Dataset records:
BEGIN
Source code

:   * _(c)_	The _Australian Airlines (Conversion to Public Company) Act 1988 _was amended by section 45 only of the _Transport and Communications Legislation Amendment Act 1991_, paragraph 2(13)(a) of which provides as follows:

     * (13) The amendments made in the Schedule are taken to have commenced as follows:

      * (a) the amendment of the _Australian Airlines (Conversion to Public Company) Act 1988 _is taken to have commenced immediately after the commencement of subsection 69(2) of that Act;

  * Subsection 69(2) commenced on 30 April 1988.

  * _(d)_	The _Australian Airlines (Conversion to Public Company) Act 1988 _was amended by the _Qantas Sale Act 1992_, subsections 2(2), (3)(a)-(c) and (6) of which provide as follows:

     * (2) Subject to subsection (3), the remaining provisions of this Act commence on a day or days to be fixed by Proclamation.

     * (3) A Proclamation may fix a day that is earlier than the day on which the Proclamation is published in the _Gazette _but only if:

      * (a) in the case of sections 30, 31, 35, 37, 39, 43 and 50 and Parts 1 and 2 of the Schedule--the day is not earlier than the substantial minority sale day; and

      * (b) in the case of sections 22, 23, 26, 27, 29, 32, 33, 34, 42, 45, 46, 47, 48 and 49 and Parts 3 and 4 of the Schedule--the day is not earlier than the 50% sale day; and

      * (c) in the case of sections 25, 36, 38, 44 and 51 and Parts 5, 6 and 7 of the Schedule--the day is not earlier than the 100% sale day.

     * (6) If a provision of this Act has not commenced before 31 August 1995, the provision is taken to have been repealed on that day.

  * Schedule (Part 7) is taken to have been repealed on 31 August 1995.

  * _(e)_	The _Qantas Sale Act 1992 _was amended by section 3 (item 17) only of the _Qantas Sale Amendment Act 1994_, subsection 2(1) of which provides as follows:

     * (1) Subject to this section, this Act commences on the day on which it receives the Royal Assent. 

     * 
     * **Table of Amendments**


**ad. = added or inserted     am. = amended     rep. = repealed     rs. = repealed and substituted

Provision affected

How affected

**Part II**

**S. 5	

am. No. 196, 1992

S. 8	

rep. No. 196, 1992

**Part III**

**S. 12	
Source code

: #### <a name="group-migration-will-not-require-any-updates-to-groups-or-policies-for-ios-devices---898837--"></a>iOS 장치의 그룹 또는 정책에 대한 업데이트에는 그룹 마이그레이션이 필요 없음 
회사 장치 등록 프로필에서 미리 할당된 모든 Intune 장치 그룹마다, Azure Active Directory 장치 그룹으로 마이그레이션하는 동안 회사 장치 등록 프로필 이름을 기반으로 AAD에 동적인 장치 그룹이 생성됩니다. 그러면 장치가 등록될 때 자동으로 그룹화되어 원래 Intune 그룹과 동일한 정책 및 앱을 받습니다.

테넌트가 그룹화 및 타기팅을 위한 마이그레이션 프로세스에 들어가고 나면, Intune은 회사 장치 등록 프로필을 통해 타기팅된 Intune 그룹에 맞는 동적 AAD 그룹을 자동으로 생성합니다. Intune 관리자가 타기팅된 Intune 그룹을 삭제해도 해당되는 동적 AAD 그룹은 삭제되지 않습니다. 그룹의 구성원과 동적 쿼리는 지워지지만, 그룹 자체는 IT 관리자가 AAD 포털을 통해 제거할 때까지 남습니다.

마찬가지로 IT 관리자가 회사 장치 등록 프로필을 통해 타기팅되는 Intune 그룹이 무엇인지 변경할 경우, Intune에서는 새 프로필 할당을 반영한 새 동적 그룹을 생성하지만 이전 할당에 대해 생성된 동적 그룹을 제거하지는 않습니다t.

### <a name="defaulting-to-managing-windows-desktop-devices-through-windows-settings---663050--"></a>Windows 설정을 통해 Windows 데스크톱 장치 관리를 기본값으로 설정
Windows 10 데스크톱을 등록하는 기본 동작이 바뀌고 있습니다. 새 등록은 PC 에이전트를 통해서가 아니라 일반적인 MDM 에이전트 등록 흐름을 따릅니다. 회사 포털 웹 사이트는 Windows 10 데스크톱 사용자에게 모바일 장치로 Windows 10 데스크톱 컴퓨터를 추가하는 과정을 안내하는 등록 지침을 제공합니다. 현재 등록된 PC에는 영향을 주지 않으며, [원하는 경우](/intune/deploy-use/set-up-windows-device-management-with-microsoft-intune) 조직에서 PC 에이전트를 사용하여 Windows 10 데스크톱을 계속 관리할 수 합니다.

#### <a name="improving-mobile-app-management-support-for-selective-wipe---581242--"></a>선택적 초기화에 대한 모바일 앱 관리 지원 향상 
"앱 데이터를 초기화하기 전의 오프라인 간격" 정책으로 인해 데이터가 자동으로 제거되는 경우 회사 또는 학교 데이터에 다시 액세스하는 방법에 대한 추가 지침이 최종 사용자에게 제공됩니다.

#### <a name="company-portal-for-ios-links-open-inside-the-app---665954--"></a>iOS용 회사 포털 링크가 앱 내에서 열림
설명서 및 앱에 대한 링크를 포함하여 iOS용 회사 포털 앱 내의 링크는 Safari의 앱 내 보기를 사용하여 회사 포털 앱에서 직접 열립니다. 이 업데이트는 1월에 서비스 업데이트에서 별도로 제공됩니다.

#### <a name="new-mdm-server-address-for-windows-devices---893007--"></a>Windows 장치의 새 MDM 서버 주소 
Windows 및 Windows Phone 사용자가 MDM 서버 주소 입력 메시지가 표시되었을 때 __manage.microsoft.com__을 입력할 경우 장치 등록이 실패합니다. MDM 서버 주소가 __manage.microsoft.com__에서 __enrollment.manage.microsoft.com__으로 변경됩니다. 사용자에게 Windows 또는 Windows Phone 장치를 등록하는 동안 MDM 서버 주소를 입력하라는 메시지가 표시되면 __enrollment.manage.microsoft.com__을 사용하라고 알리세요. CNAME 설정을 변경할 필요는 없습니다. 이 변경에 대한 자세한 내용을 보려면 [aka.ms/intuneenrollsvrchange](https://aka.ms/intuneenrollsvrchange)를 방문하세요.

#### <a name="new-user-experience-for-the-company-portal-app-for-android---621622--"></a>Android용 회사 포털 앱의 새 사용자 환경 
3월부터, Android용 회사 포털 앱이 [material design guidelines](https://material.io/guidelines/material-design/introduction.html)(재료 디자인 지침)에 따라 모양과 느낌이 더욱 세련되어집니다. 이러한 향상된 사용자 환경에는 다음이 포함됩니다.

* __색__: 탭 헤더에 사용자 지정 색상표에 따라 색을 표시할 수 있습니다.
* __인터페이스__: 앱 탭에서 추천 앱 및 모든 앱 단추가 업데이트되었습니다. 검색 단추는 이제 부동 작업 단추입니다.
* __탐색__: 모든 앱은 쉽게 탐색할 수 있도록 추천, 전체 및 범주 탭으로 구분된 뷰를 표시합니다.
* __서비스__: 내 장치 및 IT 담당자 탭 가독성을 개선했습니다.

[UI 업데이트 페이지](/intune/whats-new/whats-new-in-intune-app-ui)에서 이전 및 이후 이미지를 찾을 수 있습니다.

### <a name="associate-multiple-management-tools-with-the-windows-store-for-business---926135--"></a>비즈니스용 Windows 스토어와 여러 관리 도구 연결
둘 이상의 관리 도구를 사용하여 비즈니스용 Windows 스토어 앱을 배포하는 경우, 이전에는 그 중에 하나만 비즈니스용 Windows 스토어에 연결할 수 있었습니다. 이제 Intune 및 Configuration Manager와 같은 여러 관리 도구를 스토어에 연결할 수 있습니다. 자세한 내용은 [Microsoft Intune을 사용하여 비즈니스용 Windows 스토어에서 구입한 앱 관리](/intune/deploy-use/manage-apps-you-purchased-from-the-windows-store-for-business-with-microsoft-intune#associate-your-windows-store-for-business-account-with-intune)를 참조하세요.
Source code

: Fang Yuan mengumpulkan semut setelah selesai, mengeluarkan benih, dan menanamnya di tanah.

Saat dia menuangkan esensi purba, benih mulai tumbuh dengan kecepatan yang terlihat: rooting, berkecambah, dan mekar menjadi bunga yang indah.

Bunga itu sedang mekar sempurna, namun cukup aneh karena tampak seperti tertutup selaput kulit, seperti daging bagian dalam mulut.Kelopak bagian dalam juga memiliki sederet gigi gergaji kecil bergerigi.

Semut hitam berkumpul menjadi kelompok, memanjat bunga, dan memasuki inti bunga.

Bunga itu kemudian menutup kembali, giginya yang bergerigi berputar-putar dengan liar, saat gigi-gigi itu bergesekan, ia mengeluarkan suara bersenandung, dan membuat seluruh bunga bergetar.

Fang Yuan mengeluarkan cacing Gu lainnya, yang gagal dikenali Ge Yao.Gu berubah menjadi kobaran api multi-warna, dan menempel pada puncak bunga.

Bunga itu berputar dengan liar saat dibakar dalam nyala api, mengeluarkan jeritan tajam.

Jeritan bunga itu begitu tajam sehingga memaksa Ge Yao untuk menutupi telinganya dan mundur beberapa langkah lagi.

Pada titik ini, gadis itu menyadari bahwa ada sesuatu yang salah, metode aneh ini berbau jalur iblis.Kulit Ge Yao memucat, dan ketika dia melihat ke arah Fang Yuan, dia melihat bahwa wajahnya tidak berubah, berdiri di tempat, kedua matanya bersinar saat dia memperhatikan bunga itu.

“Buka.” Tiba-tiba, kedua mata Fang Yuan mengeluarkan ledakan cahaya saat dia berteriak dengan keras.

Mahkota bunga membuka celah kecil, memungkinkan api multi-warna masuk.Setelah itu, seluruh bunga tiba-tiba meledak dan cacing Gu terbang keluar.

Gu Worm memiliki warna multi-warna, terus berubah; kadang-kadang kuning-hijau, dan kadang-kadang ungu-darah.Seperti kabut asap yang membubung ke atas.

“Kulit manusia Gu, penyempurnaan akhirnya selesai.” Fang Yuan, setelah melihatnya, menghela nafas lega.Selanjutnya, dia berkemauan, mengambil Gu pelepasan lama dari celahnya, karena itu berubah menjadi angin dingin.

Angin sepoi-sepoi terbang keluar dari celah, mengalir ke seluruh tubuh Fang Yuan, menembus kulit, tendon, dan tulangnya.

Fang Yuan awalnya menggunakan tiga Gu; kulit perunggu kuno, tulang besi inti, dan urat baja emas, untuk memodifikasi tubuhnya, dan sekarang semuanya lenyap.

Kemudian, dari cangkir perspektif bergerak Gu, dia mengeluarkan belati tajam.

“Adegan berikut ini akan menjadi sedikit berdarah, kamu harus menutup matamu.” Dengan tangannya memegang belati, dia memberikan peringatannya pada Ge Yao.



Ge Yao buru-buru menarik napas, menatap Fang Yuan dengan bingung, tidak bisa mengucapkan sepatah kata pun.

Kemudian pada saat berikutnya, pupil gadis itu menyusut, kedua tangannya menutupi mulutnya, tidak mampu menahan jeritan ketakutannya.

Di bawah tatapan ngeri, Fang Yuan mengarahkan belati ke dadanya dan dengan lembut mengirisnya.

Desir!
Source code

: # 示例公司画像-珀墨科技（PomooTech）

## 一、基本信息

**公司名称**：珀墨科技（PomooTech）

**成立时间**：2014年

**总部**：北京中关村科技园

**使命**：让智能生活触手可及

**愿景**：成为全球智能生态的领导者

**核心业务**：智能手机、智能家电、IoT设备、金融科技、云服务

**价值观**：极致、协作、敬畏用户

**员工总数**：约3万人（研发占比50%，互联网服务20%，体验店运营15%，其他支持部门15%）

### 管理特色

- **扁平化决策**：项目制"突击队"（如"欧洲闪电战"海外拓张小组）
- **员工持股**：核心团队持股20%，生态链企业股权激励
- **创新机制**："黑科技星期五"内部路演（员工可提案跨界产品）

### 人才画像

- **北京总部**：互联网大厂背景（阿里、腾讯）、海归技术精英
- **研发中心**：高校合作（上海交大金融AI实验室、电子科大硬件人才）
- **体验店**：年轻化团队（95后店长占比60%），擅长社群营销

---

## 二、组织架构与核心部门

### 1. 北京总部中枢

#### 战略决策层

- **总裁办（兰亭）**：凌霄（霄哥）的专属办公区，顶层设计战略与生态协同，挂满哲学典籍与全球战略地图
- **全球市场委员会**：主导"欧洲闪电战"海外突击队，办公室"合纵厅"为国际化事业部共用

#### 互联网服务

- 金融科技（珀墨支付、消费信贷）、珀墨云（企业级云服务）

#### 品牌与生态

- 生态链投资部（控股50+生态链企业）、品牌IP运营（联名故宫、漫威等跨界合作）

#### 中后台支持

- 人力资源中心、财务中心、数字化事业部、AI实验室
END
__Problem__. Render the items above, from their first line through the line containing "(13) The amendments", as a Markdown table with the columns Row and Line. Number each line in order and leave out blank lines.

__Answer to the problem__.
| Row | Line |
|---|---|
| 1 | Source code |
| 2 | :   * _(c)_	The _Australian Airlines (Conversion to Public Company) Act 1988 _was amended by section 45 only of the _Transport and Communications Legislation Amendment Act 1991_, paragraph 2(13)(a) of which provides as follows: |
| 3 |      * (13) The amendments made in the Schedule are taken to have commenced as follows: |